Kein Grund zur Hysterie
Mit ihrem Treffen zeigen Erdogan und Putin, wie beliebig sie ihre Außenpolitik den eigenen Interessen anpassen könnten, kommentiert Gesine Dornblüth. Wer aber eine neue gefährliche Allianz heraufziehen sehe, lasse beiden zu viel der Ehre zukommen.
Wenn sich zwei Autokraten zusammentun, dann ist das nicht schön, keine Frage. Aber wenn sie einander über Nacht zum Feind erklären, alle Beziehungen abbrechen, und dann noch militärisch in derselben Region aktiv sind, dann ist das zutiefst beunruhigend. Die monatelange Funkstille zwischen den Regierungen der Türkei und Russlands stellte ein unkalkulierbares Risiko dar. Und deshalb ist es gut, dass Putin und Erdogan wieder miteinander reden.
EU bleibt wichtigerer Handelspartner
Also, bitte, weniger Hysterie. Wer jetzt eine neue gefährliche Allianz heraufziehen sieht, ein antiwestliches militärstrategisches Bündnis gar, der lässt den beiden Staatsführern mit ihrem ohnehin schon übersteigerten Selbstbewusstsein zu viel der Ehre zukommen. Bei allem Respekt für türkische Tomaten und den Geldbeutel russischer All-Inclusive-Touristen – der um ein vielfaches wichtigere Handelspartner für beide Länder ist und bleibt die EU.
Außerdem: Erdogan hat schon vor seiner Reise nach St. Petersburg deutlich gemacht, dass die Positionen der türkischen und der russischen Regierung in Bezug auf Syrien komplett auseinandergehen.
Natürlich gab es schöne Worte. Von einem "neuen Kapitel" in den türkisch-russischen Beziehungen war die Rede, vom "lieben Freund Wladimir". Aber real geht es erst mal darum, den Zustand vom vergangenen Herbst wiederherzustellen. Und da ist noch viel zu tun.
Interessant an dem heutigen Treffen ist etwas anderes: Es hat schwarz auf weiß gezeigt, wie beliebig Putin und Erdogan ihre Außenpolitik den eigenen Interessen anpassen und gleichsam mit einem Fingerschnipp ändern. Heute profitieren beide von der Annäherung. Erdogan kann den USA und der EU signalisieren: "Wir können auch anders" – ein bisschen zumindest.
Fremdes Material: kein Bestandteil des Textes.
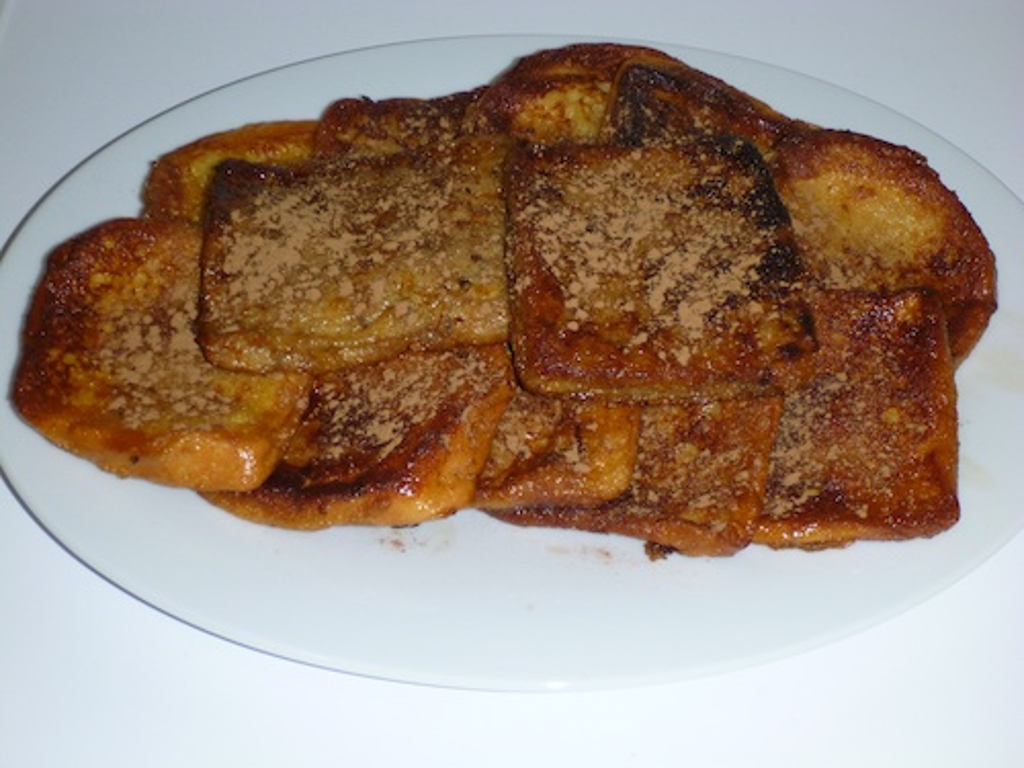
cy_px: 384
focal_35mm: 55
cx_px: 512
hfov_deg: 34.9
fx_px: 1627
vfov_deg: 26.6
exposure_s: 1/60
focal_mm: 9.8
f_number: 4.9
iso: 160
Und es finden sich ja genug Hasenfüße in Brüssel, die sich allein schon von einer Reiseankündigung beeindrucken lassen. Putin seinerseits kann Stärke demonstrieren: Es ist Erdogan, der auf ihn zugegangen ist. Russland ist erneut international aufgewertet.
Heute Feind, morgen Freund
Strategische Interessen in der Außenpolitik? Fehlanzeige. Wer gestern bester Freund war, ist heute Todfeind und morgen wieder bester Freund. Das spiegelt sich auch in der öffentlichen Meinung. Vor einem Jahr noch hielt nur ein Prozent der Russen die Türkei für einen feindlichen Staat. In diesem Frühsommer war es fast jeder Dritte. Das ergaben Umfragen des unabhängigen Levada-Instituts. Man braucht nicht viel Phantasie, um sich vorzustellen, dass die Türkei bald wieder zu den befreundeten Staaten zählt.
Und das ist das wahrhaft Erschreckende an dem heutigen Treffen: Es zeigt, wie beliebig und wie unberechenbar die türkische und die russische Außenpolitik sind. Und wie sehr die Autokraten die öffentliche Meinung im Griff haben.